Ausgerechnet diesem Kardinal Hummes erwies Papst Franziskus den maximalen Beweis seiner Wertschätzung. Er holte ihn unmittelbar nach seiner Wahl zu sich auf den Balkon des Petersdoms, als er sich zum ersten Mal der Menge zeigte. Für viele im Vatikan bedeutete das einen gewaltigen Schock. Der neue Papst war offensichtlich eng befreundet mit dem Mann, den sie einst gedemütigt und fertiggemacht hatten. Auf Dankbarkeit oder Wohlwollen des neuen Papstes konnten sie jetzt nicht hoffen. Sie mussten damit rechnen, dass Franziskus sie angesichts ihrer Attacken auf Cláudio Hummes für ungeeignet halten würde, was sie und ihre Seilschaften den Job im Vatikan kosten konnte. Aber natürlich nur dann, wenn der Papst lange genug regierte, um die gesamte Kirchenregierung umbauen zu können, und er nicht wegen irgendeiner Intrige zurücktreten musste.

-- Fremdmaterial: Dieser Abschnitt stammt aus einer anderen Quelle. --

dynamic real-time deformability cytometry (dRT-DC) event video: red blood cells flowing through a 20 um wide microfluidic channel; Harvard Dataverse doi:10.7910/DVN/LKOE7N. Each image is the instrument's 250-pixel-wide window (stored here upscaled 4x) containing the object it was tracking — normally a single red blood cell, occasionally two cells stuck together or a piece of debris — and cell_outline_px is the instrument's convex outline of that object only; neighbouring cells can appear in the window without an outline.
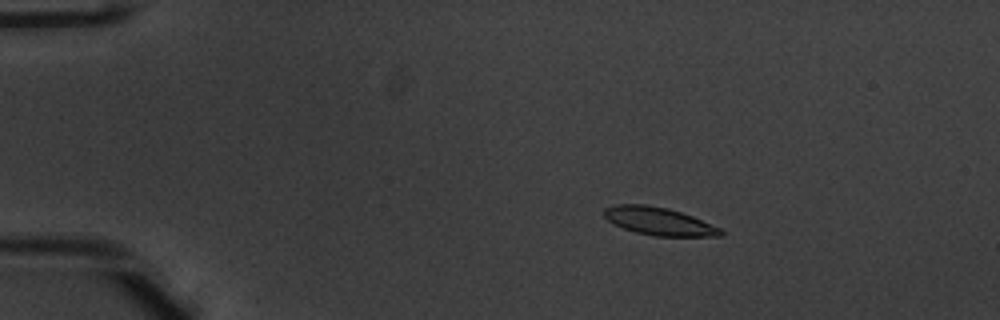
{"species": "common noctule bat (a hibernating species)", "species_latin": "Nyctalus noctula", "temperature_condition": "warm", "stored_images_in_passage": 52, "camera_frame_rate_fps": 3000, "um_per_image_px": 0.085, "animal": {"sex": "male", "body_mass_g": 20.1, "forearm_length_mm": 53.5}, "frame": {"image": 1, "passage_image": 9, "time_ms": 2.667, "image_size_px": [1000, 320], "cell_outline_px": [[724, 236], [652, 236], [636, 232], [612, 224], [604, 216], [604, 208], [616, 204], [644, 204], [668, 208], [692, 216], [720, 228], [724, 232]], "centroid_in_image_um": [55.99, 18.81], "position_along_channel_um": 29.0, "area_um2": 18.9}}
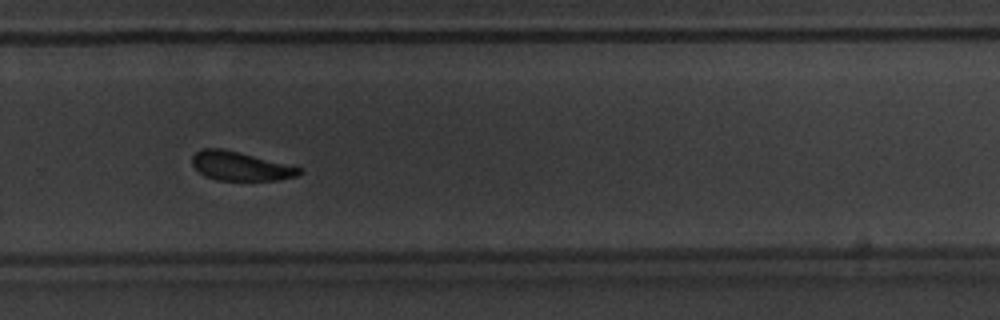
{"frame": {"image": 2, "passage_image": 36, "time_ms": 11.667, "image_size_px": [1000, 320], "cell_outline_px": [[304, 172], [296, 176], [276, 180], [216, 180], [204, 176], [192, 164], [192, 156], [200, 148], [224, 148], [304, 168]], "centroid_in_image_um": [20.44, 14.11], "position_along_channel_um": 309.4, "area_um2": 18.21}}
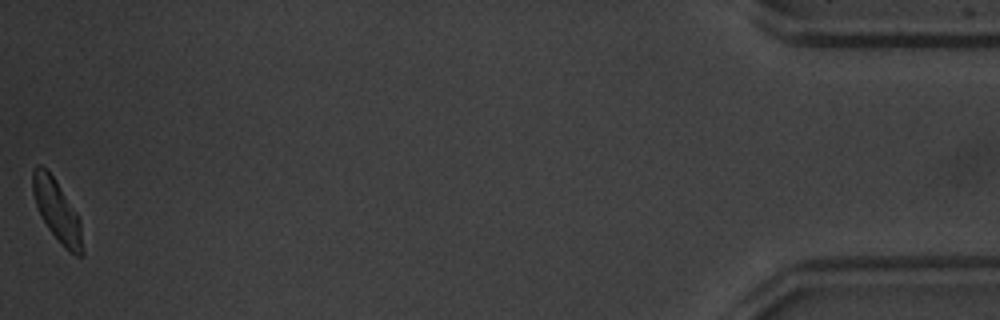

Es gab also mindestens zwei Gruppen, die ein starkes Interesse daran hatten, dass der Papst so rasch wie möglich sein Amt aufgab. Wer die übrigen Feinde von Papst Franziskus sein könnten, ließ sich nicht so einfach ausmachen. Jorge Mario Bergoglio passt in keine Schublade.

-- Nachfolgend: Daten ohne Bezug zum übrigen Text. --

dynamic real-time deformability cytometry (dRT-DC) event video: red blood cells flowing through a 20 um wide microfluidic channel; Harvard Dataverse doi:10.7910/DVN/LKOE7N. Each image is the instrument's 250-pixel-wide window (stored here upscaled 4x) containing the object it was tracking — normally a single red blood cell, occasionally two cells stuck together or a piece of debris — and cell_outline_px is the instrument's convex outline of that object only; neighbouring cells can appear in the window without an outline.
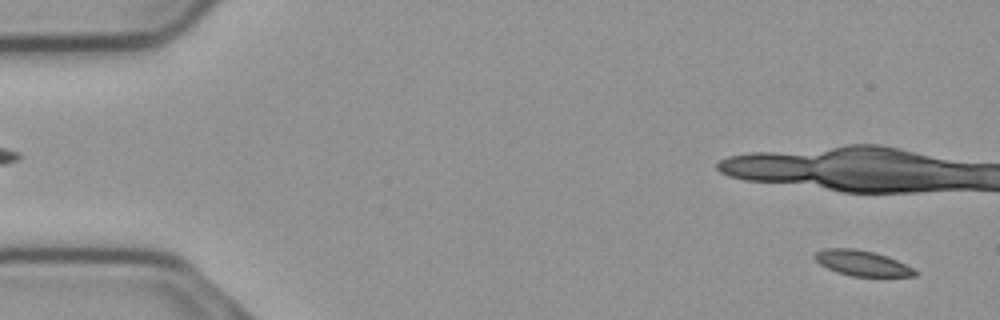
{"species": "common noctule bat (a hibernating species)", "species_latin": "Nyctalus noctula", "temperature_condition": "cold", "stored_images_in_passage": 40, "camera_frame_rate_fps": 3000, "um_per_image_px": 0.085, "animal": {"sex": "male", "body_mass_g": 23.1, "forearm_length_mm": 52.7}, "frame": {"image": 1, "passage_image": 3, "time_ms": 0.667, "image_size_px": [1000, 320], "cell_outline_px": [[920, 272], [916, 276], [852, 276], [836, 272], [820, 264], [812, 256], [816, 252], [828, 248], [852, 248], [872, 252], [896, 260]], "centroid_in_image_um": [73.26, 22.37], "position_along_channel_um": 11.7, "area_um2": 14.57}}
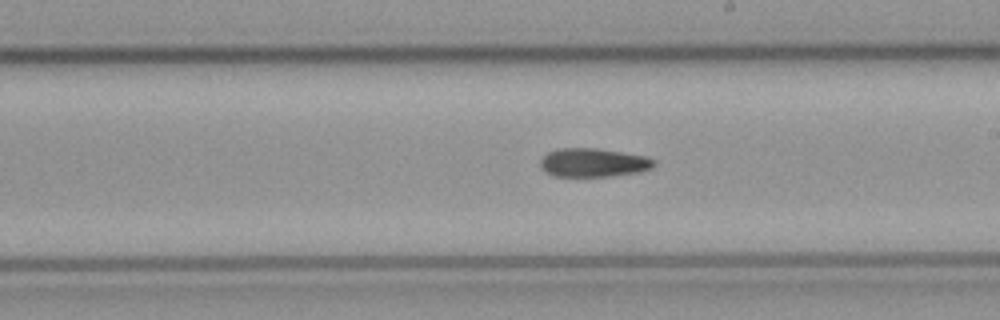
{"frame": {"image": 2, "passage_image": 28, "time_ms": 9.0, "image_size_px": [1000, 320], "cell_outline_px": [[656, 164], [652, 168], [640, 172], [612, 176], [556, 176], [548, 172], [540, 164], [540, 160], [548, 152], [556, 148], [596, 148], [648, 156], [656, 160]], "centroid_in_image_um": [50.5, 13.81], "position_along_channel_um": 238.5, "area_um2": 19.02}}
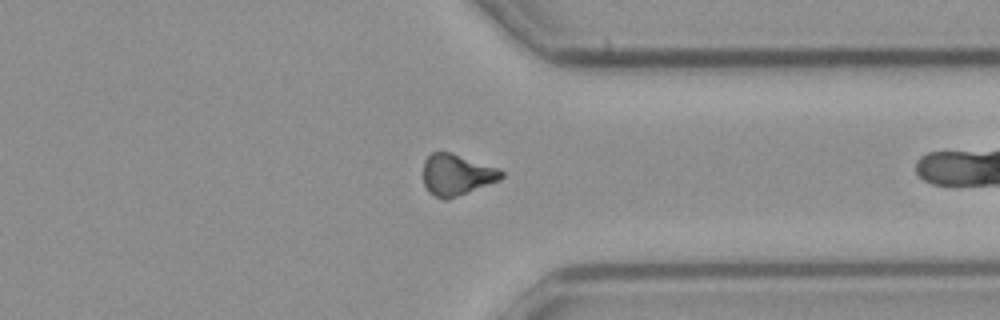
{"frame": {"image": 3, "passage_image": 39, "time_ms": 12.667, "image_size_px": [1000, 320], "cell_outline_px": [[504, 176], [500, 180], [448, 200], [444, 200], [428, 192], [424, 184], [424, 160], [432, 152], [452, 152], [500, 168], [504, 172]], "centroid_in_image_um": [38.84, 14.85], "position_along_channel_um": 372.6, "area_um2": 19.02}}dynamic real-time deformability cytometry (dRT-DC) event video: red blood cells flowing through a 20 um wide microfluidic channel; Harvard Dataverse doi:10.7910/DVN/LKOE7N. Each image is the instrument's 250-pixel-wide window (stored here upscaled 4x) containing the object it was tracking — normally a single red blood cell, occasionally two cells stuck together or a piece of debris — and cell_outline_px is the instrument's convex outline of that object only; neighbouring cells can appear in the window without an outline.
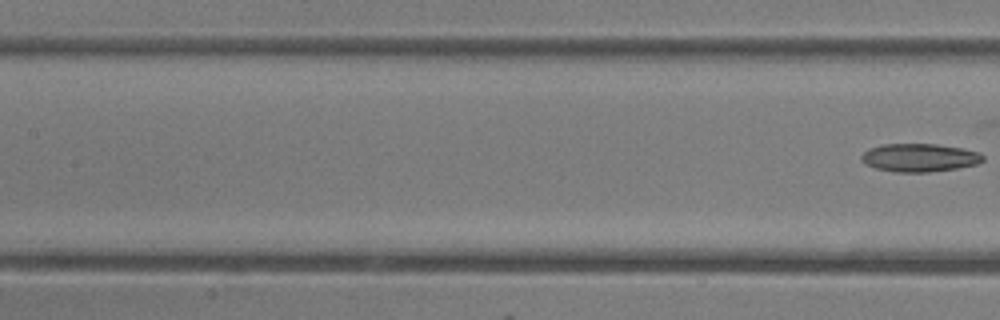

Er hatte sich als Hochschullehrer geweigert, die Theologie der Befreiung zu lehren, was in der Logik der Kirche als »rechts« galt. Gleichzeitig hatte er sich aber immer für die Ärmsten der Armen engagiert und Priester angewiesen, in Garagen bei den Armen die Messe zu lesen, was innerhalb der Kirche wiederum als äußerst »links« galt. Was war er denn nun? Im rechten Spektrum hatte Bergoglio durchaus Anhänger, die es ihm hoch anrechneten, dass er wegen seiner antikommunistischen Haltung von den linken Ideologen in seinem Orden hart abgestraft worden war. Aber auch im linken Spektrum hatte er seine Gefolgschaft, die sein persönliches Engagement in den Slums Argentiniens bewunderte.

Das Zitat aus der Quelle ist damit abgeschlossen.